There’s no doubt that any encounter with these marine mammoths, barking or not, is a story you’ll tell over and over again. Being so close to such a large fish is, indeed, the thrill of a lifetime. The added bonus of loggerhead turtles, stingrays and brightly colored fish is just icing on the cake. (See my photos @sarahsomewhere.)

For the non-diving crowd

If snorkeling is more your style, consider the Underwater Snorkel Trail at Phil Foster Park in Riviera Beach. The Lagoon here is a haven for parrotfish, damselfish, arrow crabs, octopus, turtles, manatees and stingrays. It’s an underwater pathway of limestone boulders and even hammerhead shark sculptures.

Managed by the Palm Beach County Department of Environmental Resources Management, it attracts newbie scuba divers testing out their scuba skills, teens toting along selfie sticks in search of the perfect underwater snapshot and families who appreciate the nearby playground and showers.


What to know: Jupiter Dive Center ($70 per person for a two-tank dive) takes certified divers to wreck sites where goliath grouper are known to hang out. Divers should be familiar with drift diving since the current can crank up to 4 knots at a moment’s notice.
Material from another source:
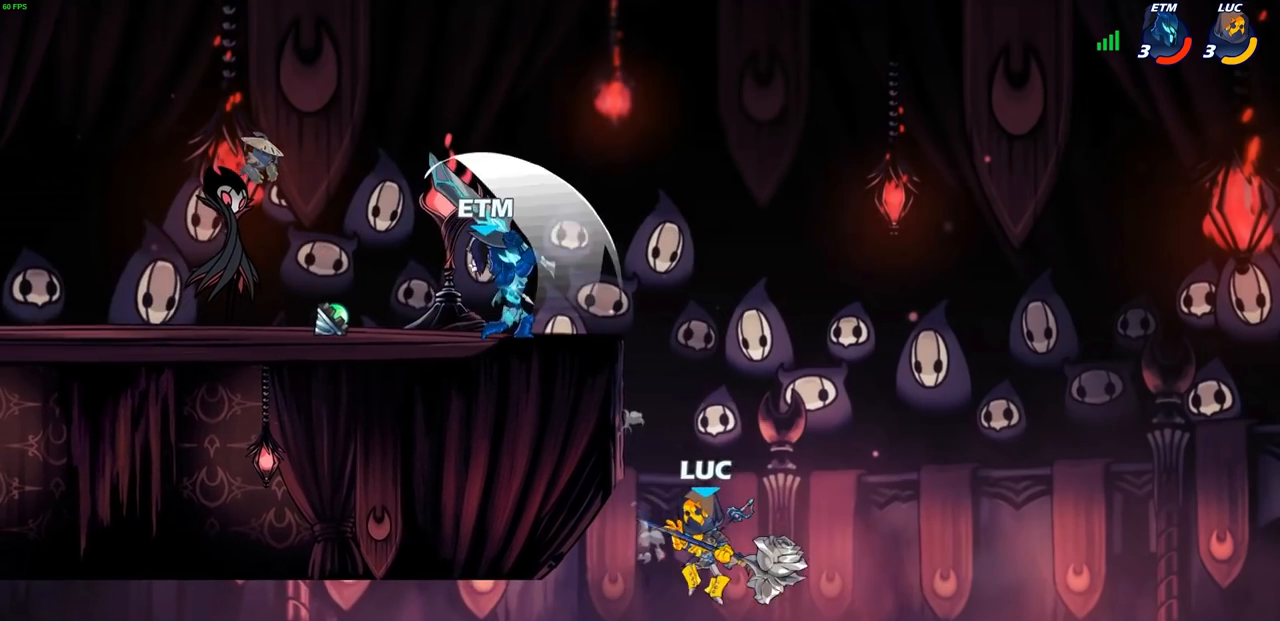
{"dt_ms": 500, "buttons": [], "left_stick": "center", "events": [[100, "CROSS", "down"], [217, "CROSS", "up"], [217, "left_stick", "up"], [300, "CROSS", "down"], [350, "left_stick", "up-right"], [367, "CIRCLE", "down"], [383, "CROSS", "up"], [433, "CIRCLE", "up"], [483, "left_stick", "center"]]}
To learn more about goliath grouper, sign up for specialty courses ($199) in August or September. For more information, go to

Where to stay: Eau Palm Beach Resort & Spa is a 30-minute drive from Jupiter Dive Center. Recover at the spa, lunch alfresco (be on the lookout for the table-side margarita cart and the beer sommelier) or sign up for a Mango Farm Tour, where you’ll see 70 different varieties of the versatile stone fruit. Come nighttime, stroll along the beach and, chances are, you’ll see fresh turtle tracks and nesting turtles. Florida’s beaches host the largest aggregation of nesting loggerheads in the world. Just be sure to never bring lights along as they can disrupt nesting turtles and disorient hatchlings from making a beeline to the water.